Im Mordprozess um zwei erschossene Polizisten Ende Januar nahe Kusel (Pfalz) hat der Hauptangeklagte die Vorwürfe in seiner ersten persönlichen Erklärung zurückgewiesen. Vor dem Landgericht Kaiserslautern sagte der 39-Jährige am Dienstag, er habe bei einer nächtlichen Fahrzeugkontrolle zwar mit einem Gewehr drei Schüsse auf einen Polizisten abgegeben – dieser habe aber zuerst geschossen.

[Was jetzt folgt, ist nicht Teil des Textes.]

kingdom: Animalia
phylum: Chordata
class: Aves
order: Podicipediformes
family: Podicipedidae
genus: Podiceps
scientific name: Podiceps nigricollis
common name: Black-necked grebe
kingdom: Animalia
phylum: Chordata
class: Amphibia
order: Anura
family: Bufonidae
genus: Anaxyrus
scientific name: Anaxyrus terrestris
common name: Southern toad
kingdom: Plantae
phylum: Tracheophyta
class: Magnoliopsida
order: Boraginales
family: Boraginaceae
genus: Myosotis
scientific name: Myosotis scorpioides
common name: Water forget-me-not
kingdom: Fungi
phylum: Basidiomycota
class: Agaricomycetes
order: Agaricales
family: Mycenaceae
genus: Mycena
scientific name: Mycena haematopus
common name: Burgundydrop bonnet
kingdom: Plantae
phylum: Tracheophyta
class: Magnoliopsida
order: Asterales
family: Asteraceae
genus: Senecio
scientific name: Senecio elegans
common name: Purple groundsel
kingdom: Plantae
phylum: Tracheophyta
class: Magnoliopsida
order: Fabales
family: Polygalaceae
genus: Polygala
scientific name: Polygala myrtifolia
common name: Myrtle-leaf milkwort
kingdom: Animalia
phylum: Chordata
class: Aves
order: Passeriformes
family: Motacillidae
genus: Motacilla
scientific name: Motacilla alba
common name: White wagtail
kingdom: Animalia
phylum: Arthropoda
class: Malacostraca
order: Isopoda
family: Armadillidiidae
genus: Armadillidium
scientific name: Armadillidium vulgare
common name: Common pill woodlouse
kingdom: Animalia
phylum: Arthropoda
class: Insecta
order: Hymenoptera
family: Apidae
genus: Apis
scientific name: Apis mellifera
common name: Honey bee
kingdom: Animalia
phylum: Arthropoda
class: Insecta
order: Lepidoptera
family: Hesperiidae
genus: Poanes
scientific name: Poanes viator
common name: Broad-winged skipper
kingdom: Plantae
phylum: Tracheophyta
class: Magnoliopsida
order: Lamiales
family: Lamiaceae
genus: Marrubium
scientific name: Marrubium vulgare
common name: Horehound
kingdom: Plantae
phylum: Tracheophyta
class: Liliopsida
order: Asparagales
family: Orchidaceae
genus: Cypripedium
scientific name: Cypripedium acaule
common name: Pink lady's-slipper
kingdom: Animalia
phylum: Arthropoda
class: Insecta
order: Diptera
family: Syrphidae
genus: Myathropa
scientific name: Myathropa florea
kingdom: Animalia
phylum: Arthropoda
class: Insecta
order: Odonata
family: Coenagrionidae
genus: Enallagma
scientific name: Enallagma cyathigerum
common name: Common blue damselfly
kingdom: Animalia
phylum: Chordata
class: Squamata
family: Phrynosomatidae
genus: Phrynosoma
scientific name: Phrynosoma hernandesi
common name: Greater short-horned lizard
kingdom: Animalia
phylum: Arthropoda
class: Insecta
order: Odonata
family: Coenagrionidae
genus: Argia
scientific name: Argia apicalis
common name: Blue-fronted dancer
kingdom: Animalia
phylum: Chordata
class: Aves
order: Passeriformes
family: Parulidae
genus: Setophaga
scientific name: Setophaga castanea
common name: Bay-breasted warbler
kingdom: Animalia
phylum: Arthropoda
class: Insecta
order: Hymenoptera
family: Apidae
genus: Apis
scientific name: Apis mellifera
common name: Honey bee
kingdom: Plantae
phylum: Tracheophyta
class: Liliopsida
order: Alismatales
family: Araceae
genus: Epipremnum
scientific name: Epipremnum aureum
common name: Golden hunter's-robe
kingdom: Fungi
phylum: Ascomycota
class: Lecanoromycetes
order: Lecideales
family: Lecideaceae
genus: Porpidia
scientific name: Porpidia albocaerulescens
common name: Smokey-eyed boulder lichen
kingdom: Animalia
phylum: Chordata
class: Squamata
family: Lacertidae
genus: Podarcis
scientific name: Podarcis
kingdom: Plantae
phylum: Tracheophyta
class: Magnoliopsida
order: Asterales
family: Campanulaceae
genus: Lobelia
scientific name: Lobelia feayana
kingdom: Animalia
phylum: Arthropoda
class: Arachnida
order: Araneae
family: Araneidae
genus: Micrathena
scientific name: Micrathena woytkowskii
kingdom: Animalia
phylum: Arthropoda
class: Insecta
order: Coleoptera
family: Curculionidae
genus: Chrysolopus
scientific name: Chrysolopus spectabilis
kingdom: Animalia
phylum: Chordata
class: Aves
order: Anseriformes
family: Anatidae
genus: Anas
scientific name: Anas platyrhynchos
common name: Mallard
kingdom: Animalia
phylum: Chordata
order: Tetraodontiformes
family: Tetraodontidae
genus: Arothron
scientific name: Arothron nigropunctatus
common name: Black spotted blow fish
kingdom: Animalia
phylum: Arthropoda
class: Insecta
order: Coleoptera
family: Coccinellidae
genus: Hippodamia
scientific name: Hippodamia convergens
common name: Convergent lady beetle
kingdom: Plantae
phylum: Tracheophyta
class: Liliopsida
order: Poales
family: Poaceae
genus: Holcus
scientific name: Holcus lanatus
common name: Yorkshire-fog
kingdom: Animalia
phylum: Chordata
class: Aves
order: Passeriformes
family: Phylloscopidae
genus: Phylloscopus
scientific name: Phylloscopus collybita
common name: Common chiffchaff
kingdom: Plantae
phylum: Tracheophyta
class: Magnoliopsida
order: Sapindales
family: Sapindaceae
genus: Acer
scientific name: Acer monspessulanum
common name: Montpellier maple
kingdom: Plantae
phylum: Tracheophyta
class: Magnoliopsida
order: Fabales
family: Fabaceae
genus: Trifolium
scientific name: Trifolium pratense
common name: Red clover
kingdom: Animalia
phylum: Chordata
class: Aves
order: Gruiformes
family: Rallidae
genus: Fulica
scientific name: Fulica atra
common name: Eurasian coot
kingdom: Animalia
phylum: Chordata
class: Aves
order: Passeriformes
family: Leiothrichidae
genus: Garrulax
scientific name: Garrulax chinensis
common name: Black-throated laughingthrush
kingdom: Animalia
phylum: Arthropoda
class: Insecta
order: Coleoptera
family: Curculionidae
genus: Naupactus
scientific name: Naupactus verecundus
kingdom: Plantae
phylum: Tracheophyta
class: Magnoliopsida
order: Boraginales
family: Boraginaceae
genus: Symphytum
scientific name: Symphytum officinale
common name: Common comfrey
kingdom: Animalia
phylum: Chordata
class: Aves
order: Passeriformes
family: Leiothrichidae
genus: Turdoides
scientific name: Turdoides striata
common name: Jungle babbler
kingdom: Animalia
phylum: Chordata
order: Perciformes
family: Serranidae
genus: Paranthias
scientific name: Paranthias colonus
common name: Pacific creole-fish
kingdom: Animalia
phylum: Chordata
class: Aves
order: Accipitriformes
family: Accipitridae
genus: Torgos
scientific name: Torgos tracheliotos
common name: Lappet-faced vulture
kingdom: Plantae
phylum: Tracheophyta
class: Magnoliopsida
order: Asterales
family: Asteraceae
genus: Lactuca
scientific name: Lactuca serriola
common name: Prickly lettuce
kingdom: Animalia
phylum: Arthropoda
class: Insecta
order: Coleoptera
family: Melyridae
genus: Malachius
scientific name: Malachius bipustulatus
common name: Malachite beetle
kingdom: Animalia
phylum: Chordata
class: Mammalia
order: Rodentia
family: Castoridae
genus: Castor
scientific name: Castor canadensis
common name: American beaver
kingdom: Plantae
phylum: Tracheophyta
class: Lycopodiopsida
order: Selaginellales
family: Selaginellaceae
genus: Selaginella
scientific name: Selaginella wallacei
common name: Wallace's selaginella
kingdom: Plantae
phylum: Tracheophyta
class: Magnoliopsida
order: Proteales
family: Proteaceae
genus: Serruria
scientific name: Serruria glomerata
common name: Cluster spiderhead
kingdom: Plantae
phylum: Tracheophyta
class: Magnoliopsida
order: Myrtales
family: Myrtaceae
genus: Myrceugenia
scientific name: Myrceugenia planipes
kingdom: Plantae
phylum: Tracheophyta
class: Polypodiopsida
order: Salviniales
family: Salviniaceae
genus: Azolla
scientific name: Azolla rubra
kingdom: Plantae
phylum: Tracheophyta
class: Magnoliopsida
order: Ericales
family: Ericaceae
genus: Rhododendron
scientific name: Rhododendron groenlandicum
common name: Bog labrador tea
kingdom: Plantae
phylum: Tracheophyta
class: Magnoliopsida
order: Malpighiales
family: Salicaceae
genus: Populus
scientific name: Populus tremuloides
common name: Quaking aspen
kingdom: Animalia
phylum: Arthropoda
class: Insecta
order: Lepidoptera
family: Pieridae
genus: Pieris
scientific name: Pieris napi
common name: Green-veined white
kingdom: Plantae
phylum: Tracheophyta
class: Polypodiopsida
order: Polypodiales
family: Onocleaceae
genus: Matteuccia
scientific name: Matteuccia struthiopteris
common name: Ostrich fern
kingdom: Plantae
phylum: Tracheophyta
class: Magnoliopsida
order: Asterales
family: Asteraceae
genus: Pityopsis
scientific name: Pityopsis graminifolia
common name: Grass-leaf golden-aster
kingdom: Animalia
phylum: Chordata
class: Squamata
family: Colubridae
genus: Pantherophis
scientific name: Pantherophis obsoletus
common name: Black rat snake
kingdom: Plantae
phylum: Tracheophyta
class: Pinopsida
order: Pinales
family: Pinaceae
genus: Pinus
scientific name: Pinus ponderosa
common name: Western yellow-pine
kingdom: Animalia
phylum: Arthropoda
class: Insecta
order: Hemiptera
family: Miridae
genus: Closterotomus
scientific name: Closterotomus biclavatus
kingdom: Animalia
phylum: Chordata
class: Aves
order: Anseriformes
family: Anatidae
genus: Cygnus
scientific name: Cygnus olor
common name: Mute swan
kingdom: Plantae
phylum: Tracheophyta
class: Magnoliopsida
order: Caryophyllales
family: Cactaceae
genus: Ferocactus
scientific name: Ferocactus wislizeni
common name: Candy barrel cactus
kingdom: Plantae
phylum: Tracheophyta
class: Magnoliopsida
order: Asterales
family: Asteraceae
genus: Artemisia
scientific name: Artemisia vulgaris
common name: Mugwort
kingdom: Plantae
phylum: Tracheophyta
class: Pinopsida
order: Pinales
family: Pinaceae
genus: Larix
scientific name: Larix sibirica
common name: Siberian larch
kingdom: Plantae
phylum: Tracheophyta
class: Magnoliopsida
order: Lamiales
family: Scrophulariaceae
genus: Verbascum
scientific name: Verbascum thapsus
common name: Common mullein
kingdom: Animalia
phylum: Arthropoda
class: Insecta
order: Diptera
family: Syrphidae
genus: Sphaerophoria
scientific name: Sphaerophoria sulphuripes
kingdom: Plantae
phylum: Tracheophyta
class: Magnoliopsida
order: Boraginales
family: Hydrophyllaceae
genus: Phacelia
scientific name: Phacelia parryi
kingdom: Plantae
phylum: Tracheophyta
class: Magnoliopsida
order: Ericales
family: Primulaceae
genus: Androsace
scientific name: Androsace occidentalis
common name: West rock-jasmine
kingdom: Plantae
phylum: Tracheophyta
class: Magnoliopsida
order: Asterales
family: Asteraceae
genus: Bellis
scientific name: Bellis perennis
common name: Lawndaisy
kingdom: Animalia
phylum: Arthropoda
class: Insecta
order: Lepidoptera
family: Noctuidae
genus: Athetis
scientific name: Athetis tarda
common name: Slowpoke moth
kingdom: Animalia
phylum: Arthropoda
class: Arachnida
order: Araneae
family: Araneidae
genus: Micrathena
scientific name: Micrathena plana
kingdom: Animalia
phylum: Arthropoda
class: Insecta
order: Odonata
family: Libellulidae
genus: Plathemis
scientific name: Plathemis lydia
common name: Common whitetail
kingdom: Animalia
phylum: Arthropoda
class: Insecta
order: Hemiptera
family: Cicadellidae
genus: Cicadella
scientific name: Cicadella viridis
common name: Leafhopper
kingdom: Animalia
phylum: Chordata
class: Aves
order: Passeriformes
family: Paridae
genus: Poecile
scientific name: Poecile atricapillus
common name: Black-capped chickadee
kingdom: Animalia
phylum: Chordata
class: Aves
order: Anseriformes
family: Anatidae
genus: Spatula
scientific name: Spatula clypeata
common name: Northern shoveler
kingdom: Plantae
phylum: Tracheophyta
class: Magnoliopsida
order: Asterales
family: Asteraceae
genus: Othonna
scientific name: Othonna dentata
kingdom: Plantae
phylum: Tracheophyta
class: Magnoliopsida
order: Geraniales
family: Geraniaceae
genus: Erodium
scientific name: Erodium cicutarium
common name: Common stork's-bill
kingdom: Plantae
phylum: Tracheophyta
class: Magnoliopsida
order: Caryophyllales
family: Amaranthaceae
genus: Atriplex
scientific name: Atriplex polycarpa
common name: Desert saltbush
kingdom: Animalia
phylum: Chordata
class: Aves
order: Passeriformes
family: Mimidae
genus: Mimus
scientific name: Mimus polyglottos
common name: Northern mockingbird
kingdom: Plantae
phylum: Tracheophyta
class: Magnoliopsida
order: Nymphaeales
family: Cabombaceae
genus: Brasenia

„Das hat vor mir aufgeblitzt, das hat ins Fahrzeug eingeschlagen. Ich konnte die Situation gar nicht greifen“, sagte der Mann in seiner rund zwei Stunden langen Einlassung, gelegentlich von Schluchzen unterbrochen. Die Erklärung war nicht angekündigt worden und erfolgte überraschend inmitten der Zeugenvernehmung am dritten Verhandlungstag. Er habe sich dazu entschlossen, weil die Prozessführung fair sei, sagte der Hauptangeklagte.

Während er für sich eine Art Notwehrlage schilderte, gab er dem Nebenangeklagten – seinem Komplizen in der Tatnacht – die Schuld am Tod der Polizistin bei der Verkehrskontrolle. Der 33-Jährige habe die Frau erschossen. Richter Raphael Mall sagte nach der Einlassung: „Ich muss das noch kurz für mich sacken lassen.“

Polizist schießt Magazin leer – erfolglos

Eine ähnliche Erklärung hatte der Hauptangeklagte zu Prozessbeginn von seinem Anwalt verlesen lassen. Der Verteidiger des 33-Jährigen hatte den Vorwurf gegen seinen Mandanten zurückgewiesen.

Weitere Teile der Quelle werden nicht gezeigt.